DISA unveils new plans for DMS

The Defense Information Systems Agency last week confirmed two changes to the Defense Message System that respond to concerns voiced by the nuclear community and to directions from the Joint Chiefs of Staff to insert commercial products. DISA will operate three Defense Message Transition Centers to

The Defense Information Systems Agency last week confirmed two changes to the Defense Message System that respond to concerns voiced by the nuclear community and to directions from the Joint Chiefs of Staff to insert commercial products.

DISA will operate three Defense Message Transition Centers to provide capabilities for nuclear command and control systems now provided by the aging but highly secure and reliable Automated Digital Network (Autodin) message system. In addition, the flexible architecture of DMS will now include a medium-assurance security capability to provide lower-cost service to users who do not require the top-of-the-line security.

Navy Capt. Jim Day, DISA's DMS program director, said the three DMS transition centers— one located in the continental United States, one in Germany and a third in Hawaii— will provide "ruthless pre-emption" capabilities to ensure that nuclear Emergency Action Messages (EAMs) always "go to the top of the queue." Some of that capability is not available in Internet Protocol networks, he said.

Although DMS has demonstrated "speed-of-service requirements" to ensure that EAMs pass quickly through the system, Day said that is not sufficient for the nuclear command and control community, so the DMS transition centers will operate until the 2003-2005 time frame. By that time Day said he expects industry to have developed IP-based products that can provide the nuclear C2 community with the same kind of preemption it has in Autodin.

Day and Dian McCoy, DISA's director of command, control, communications, computers and intelligence program integration, said the DMS transition centers also will support non-Defense Department Autodin users such as the Federal Aviation Administration, the Federal Emergency Management Agency, the American Red Cross and allied nations until they make a transition to DMS. The transition centers will allow the agency to send and receive messages using different Autodin and DMS protocols.

At the time of the Autodin shutdown at the turn of the century, DMS will be supporting roughly 400,000 "organ-izational" users with highly secure messaging and Fortezza cards, Day said, not the original 2 million-user target.

Many of the other DOD users will use what the agency calls "medium-grade messaging." The agency expects to incorporate this capability, which is based on Internet protocols, into DMS as part of a new "evolutionary flexible architecture" backed by the Joint Staff and put into execution by Lockheed Martin Corp., the DMS prime contractor.

The move toward medium-assurance messaging reflects a recognition within DOD that "not every message needs to be signed and encrypted," Day said.
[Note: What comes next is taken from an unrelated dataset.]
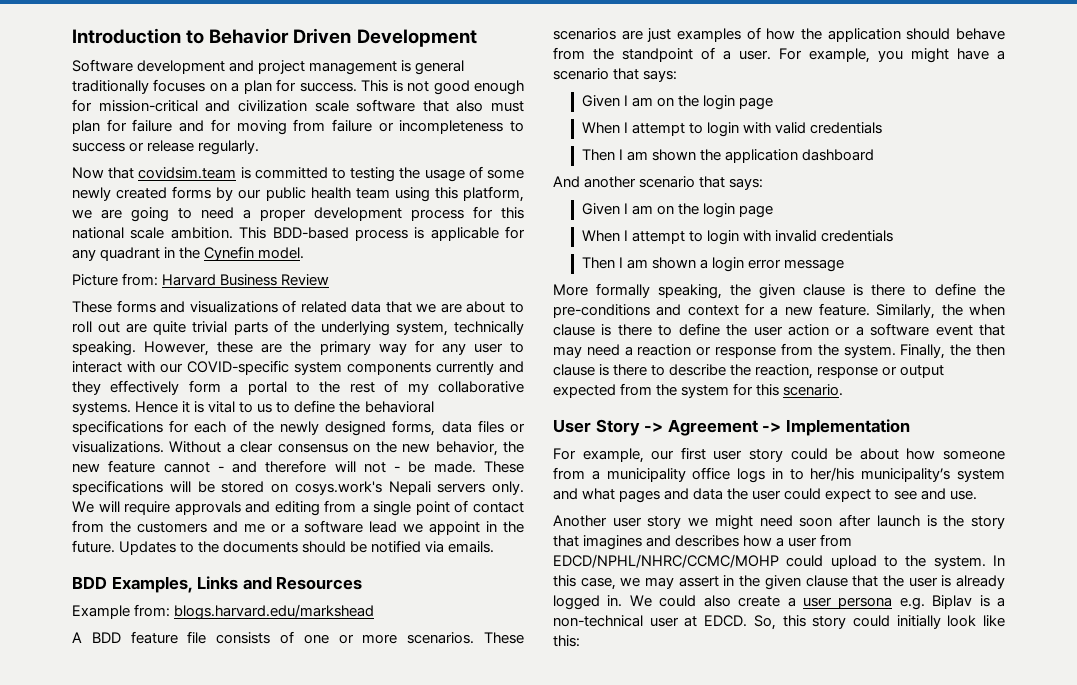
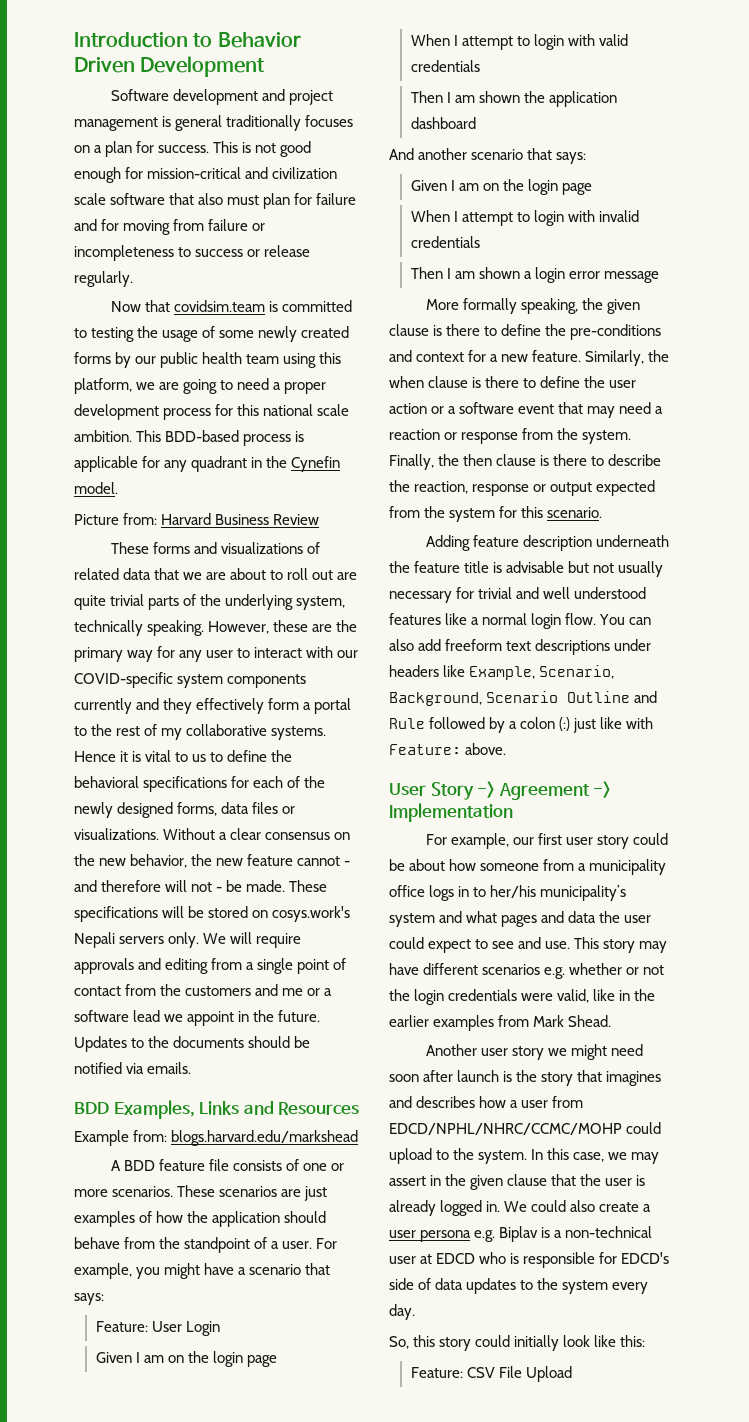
(678, 76) none -> [95,1321,220,1336] // Feature: User Login
(844, 390) none -> [425,535,669,551] [389,561,664,577] [389,587,647,603] [389,613,652,629] [389,639,652,655] [389,665,615,680] [389,691,658,706] [389,717,654,733] [389,743,507,755] // Adding feature description underneath the feature title is advisable but not usually necessary for trivial and well understood features like a normal login flow. You can also add freeform text descriptions under headers like Example, Scenario, Background, Scenario Outline and Rule followed by a colon (:) just like with Feature: above.
(977, 495) none -> [574,937,668,953] [389,963,665,979] [389,989,656,1005] [389,1015,612,1031] This story may have different scenarios e.g. whether or not the login credentials were valid, like in the earlier examples from Mark Shead.
[704,615,748,627] EDCD. -> [436,1252,670,1268] [389,1278,649,1294] [389,1304,415,1320] EDCD who is responsible for EDCD's side of data updates to the system every day. //
(580, 641) none -> [410,1366,572,1382] // Feature: CSV File Upload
For example, he added, medium-grade messaging will play a key role on the electronic commerce initiative championed by John Hamre, the deputy secretary of Defense.
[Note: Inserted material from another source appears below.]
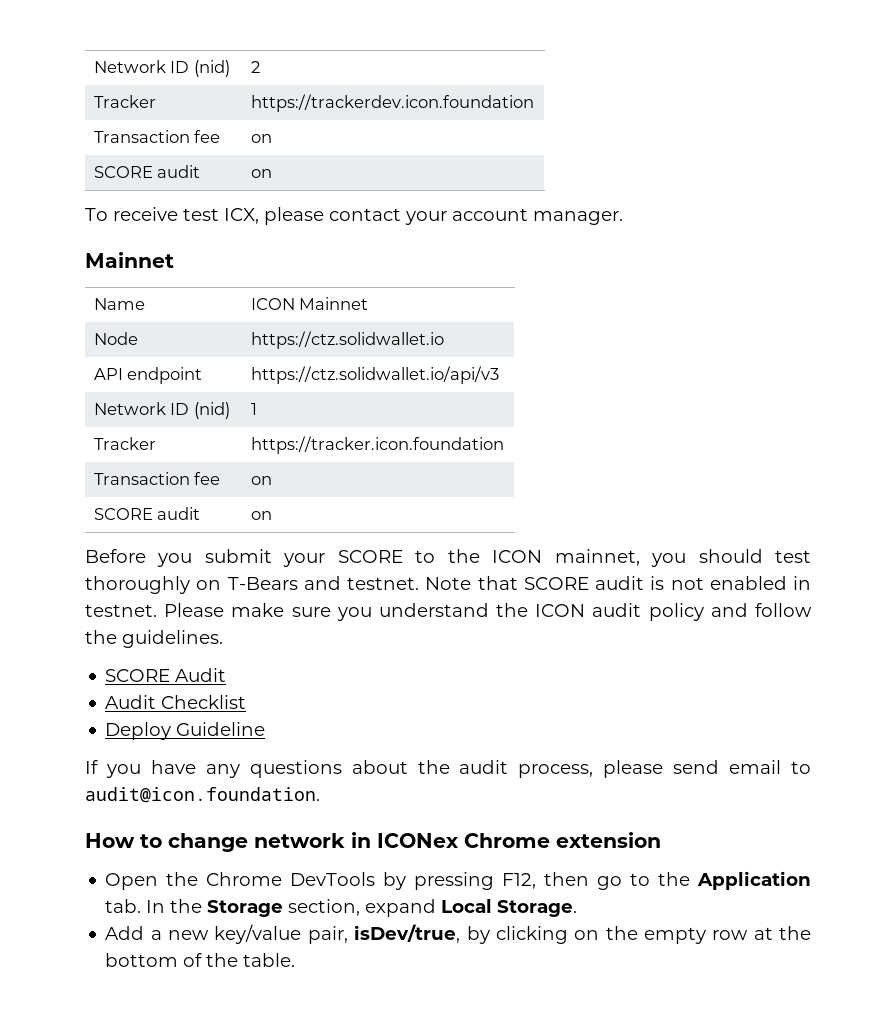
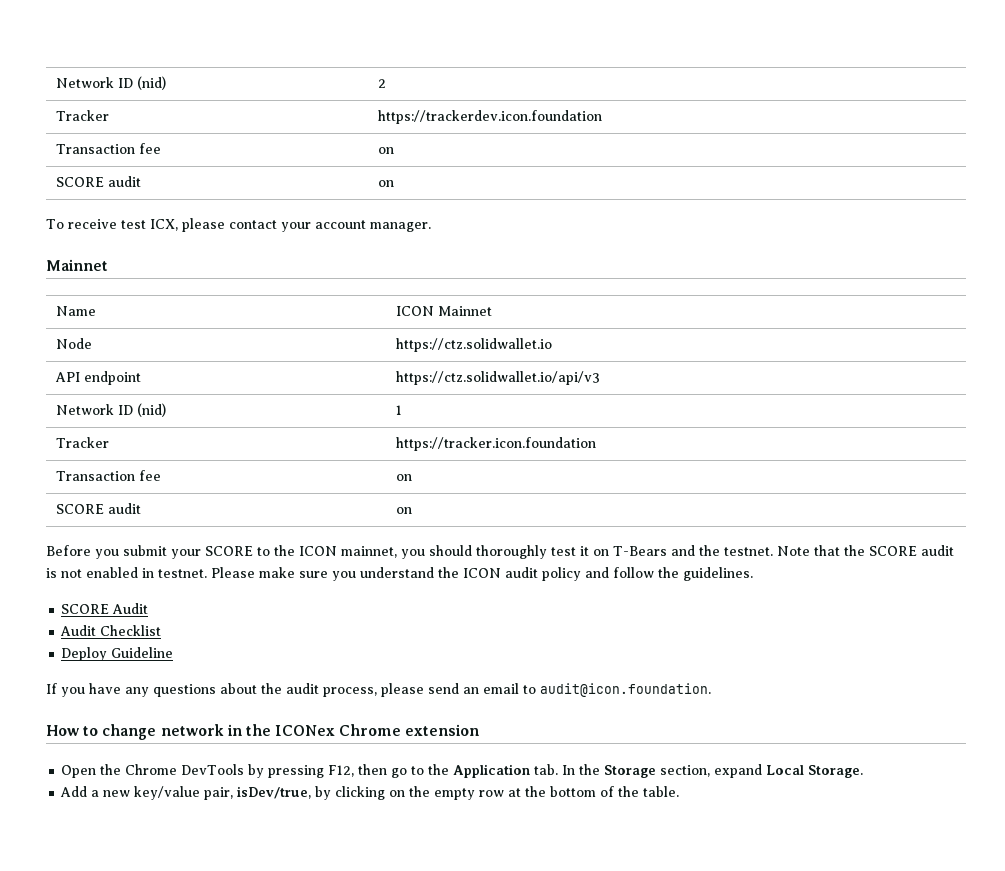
[775,550,811,563] [85,576,190,594] test thoroughly -> [476,545,589,559] thoroughly test it
(341, 583) none -> [699,545,720,556] the
(518, 583) none -> [844,545,865,556] the
(720, 767) none -> [463,687,479,694] an
(371, 840) none -> [245,724,271,736] the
By adding medium-grade messaging capability to DMS , users will have the option to use the same suite of products to handle both secure and signed organizational messages and medium-grade messaging, DISA said.

DISA issued a "sources sought" announcement in the Commerce Business Daily for medium-grade messaging products in late July, and the response from industry has been positive, Day said. A Lockheed Martin statement said DISA's move toward medium-grade messaging indicates "the government's continuing desire for interoperable solutions.... Lockheed Martin believes the architecture is well-positioned to embrace this evolution.''

Keith Attenborough, the DMS manager for Lotus Development Corp., a partner with Lockheed Martin on the DMS contract, said DISA's push for medium-grade messaging products does not "mark anything startling or radically new. They want to get more and more commercial."

John Menkart, regional DOD sales manager for Netscape Communications Corp., whose products DISA has tapped for the DOD electronic commerce pilot program, said his company not only supports medium-grade messaging, but DOD already has a license that will allow anyone in the department to use that product.

Frank Vretos, senior systems engineer in the Microsoft Corp. federal office, said DOD needs medium-grade messaging because those who need what he called "pure" high-grade DMS are "just a subset of people" within DOD.

But McCoy said the key issue for DOD is interoperability among all DMS medium-grade products. Day believes most of the players have come close to achieving that goal, but he is worried about "the final 5 percent" that is not interoperable.